Photo by the author
# Entry
Hugging Face datasets is one of the simplest methods to load datasets with a single line of code. These datasets are often available in formats such as CSV, Parquet, and Arrow. While all three are designed to store tabular data, they work differently on the backend. The choice of each format determines how data is stored, how swift it is loaded, how much storage space is required, and how well it retains data types. These differences become increasingly significant as datasets grow larger and models become more intricate. In this article, we’ll look at how Hugging Face datasets work with CSV, Parquet, and Arrow files, what really sets them apart on disk and in memory, and when you should operate each. So let’s get started.
# 1.CSV
CSV stands for comma separated values. It’s just text, one line per line, columns separated by commas (or tabs). It can be opened with almost any tool i.e. Excel, Google Sheets, pandas, databases etc. It is very plain and interoperable.
Example:
name,age,city
Kanwal,30,Novel York
Qasim,25,Edmonton
Hugging Face treats it as a line-based format, which means it reads the data line by line. While this is acceptable for miniature datasets, performance deteriorates with scaling. Additionally, there are other restrictions such as:
- No clear pattern: Since all data is stored in text format, types must be inferred every time the file is loaded. This can cause errors if the data is not consistent.

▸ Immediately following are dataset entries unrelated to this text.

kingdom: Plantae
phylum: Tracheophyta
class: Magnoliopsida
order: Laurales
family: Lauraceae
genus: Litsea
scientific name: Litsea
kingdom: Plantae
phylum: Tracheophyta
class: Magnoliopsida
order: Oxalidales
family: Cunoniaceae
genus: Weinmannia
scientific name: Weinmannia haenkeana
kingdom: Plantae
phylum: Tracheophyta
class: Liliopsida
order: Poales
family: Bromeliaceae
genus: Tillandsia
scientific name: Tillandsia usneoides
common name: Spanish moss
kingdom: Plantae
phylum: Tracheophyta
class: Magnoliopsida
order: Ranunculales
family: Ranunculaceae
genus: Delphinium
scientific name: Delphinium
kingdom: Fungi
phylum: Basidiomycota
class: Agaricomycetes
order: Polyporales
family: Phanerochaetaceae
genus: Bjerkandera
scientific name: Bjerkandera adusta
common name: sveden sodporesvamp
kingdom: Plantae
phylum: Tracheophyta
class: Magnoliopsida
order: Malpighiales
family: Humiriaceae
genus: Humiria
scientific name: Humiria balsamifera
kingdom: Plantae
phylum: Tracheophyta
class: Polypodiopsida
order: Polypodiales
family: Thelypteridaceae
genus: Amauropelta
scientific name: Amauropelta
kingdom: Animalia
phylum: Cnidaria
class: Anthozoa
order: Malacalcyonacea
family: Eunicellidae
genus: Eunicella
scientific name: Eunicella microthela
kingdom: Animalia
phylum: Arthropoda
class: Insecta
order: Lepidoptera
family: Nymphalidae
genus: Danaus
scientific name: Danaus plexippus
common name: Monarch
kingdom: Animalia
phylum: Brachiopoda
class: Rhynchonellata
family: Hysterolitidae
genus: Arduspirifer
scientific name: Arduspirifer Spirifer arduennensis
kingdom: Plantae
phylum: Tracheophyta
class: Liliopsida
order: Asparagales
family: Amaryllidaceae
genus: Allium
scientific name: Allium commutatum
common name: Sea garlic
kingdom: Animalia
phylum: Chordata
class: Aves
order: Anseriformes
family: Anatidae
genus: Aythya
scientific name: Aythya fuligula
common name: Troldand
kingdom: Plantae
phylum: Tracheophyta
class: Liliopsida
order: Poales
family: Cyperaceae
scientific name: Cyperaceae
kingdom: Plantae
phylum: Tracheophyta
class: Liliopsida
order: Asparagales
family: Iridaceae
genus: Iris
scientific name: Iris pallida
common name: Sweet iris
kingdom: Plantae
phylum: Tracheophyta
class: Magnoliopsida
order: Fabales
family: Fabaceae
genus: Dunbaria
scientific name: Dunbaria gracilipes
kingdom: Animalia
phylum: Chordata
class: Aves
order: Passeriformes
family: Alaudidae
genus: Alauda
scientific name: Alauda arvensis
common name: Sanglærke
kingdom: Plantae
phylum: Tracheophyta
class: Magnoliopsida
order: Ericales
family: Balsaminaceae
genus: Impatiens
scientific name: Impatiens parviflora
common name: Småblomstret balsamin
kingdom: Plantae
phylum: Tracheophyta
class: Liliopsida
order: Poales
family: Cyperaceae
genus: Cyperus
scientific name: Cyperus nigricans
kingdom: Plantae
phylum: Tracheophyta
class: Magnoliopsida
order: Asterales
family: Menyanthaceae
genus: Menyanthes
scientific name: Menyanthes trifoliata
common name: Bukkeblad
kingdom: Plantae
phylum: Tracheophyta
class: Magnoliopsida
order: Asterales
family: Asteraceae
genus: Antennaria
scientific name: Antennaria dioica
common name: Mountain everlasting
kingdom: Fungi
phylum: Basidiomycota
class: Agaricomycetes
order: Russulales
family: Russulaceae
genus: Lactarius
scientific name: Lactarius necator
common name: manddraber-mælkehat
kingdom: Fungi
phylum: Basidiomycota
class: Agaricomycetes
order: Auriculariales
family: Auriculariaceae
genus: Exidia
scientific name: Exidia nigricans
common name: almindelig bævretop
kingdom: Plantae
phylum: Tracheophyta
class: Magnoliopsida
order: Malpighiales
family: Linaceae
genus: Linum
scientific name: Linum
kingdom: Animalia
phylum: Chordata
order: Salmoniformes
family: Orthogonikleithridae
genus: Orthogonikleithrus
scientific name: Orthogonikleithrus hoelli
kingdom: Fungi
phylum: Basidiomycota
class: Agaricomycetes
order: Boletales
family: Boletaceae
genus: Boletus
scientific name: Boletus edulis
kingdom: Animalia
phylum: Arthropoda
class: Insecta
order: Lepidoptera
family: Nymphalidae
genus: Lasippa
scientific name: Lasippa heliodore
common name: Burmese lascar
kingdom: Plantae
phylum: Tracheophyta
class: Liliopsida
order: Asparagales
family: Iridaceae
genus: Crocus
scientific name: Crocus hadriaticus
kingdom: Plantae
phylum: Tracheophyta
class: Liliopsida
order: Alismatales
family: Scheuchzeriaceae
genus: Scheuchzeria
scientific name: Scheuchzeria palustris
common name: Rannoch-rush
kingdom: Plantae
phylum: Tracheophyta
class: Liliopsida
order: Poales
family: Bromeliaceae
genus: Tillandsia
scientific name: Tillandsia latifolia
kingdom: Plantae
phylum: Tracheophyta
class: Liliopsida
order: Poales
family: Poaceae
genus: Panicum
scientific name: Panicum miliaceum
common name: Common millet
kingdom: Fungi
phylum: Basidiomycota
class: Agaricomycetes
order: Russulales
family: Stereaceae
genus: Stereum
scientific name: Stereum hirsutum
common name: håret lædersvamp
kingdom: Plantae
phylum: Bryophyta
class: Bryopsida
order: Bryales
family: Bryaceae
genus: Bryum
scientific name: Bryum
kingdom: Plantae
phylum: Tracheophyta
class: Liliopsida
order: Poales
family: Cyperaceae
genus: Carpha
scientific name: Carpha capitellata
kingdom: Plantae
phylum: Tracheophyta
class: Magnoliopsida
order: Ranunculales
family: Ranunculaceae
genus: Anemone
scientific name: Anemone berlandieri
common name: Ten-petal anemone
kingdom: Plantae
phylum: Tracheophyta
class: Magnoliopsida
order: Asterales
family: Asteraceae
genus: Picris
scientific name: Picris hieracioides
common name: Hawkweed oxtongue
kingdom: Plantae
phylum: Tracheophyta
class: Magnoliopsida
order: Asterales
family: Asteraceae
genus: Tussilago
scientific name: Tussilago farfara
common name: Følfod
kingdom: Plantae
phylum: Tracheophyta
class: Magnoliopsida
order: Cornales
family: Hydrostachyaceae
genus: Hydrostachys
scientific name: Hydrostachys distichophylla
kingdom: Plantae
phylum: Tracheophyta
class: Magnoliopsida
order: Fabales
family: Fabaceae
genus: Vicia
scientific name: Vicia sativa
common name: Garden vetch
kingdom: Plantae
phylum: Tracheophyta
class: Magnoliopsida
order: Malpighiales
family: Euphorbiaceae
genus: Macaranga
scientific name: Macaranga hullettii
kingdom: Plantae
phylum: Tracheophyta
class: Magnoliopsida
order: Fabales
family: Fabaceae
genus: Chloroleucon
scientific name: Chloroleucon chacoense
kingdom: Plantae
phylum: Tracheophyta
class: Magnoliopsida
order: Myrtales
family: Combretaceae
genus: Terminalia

- Huge size and leisurely I/O: Storing text increases file size, and parsing numbers from text is CPU-intensive.
# 2. Parquet floor
Parquet is a binary column format. Instead of saving rows one by one as in the CSV format, Parquet groups values by columns. This makes reads and queries much faster when you only need a few columns, and compression keeps file sizes and I/O low. Parquet also stores the schema so that the types are preserved. Works best for batch processing and large-scale analysis, rather than many miniature, constant updates to the same file (better for batch writes than continuous edits). If we take the CSV file example above, it will store all names together, all ages together, and all cities together. This is a columnar layout, and an example would look like this:
Names: Kanwal, Qasim
Ages: 30, 25
Cities: Novel York, Edmonton
It also adds metadata for each column: type, min/max values, null, and compression information. This enables faster readings, proficient storage, and true font handling. Compression algorithms such as Snappy or Gzip further reduce disk space. It has the following strengths:
- Compression: Similar column values compress well. Files are smaller and cheaper to store.
- Column reading: Load only the columns you need, speeding up queries.
- Opulent writing: The schema is stored, so there’s no type guessing every time you load it.
- Scale: Works well for millions or billions of rows.
# 3. Arrow
Arrow is not the same as CSV or Parkiet. It is a columnar format that is stored in memory to perform operations quickly. In Hugging Face, every data set is based on an Arrow table, whether you started with a CSV, Parquet, or Arrow file. Continuing with the same example table, Arrow also stores the data column by column, but in memory:
Names: contiguous memory block storing Kanwal, Qasim
Ages: contiguous memory block storing 30, 25
Cities: contiguous memory block storing Novel York, Edmonton
Because the data is in adjacent blocks, column operations (such as filtering, mapping, or summing) are extremely swift. Arrow also supports memory mapping, which allows you to access data sets from disk without having to fully load them into RAM. Here are some of the key benefits of this format:
- Zero copy reads: Memory map files without loading everything into RAM.
- Quick access to columns: The columnar layout enables vectorized operations.
- Opulent Types: Supports nested data, lists, tensors.
- Interoperable: Works with pandas, PyArrow, Spark, Polars and more.
# Summary
Hugging facial datasets makes switching formats a routine. Operate CSV for quick experiments, Parquet for storing huge tables, and Arrow for swift rote learning. Knowing when to operate each of them keeps your pipeline quick and plain, so you can spend more time on your model.
Kanwal Mehreen is a machine learning engineer and technical writer with a deep passion for data science and the intersection of artificial intelligence and medicine. She is co-author of the e-book “Maximizing Productivity with ChatGPT”. As a 2022 Google Generation Scholar for APAC, she promotes diversity and academic excellence. She is also recognized as a Teradata Diversity in Tech Scholar, a Mitacs Globalink Research Scholar, and a Harvard WeCode Scholar. Kanwal is a staunch advocate for change and founded FEMCodes to empower women in STEM fields.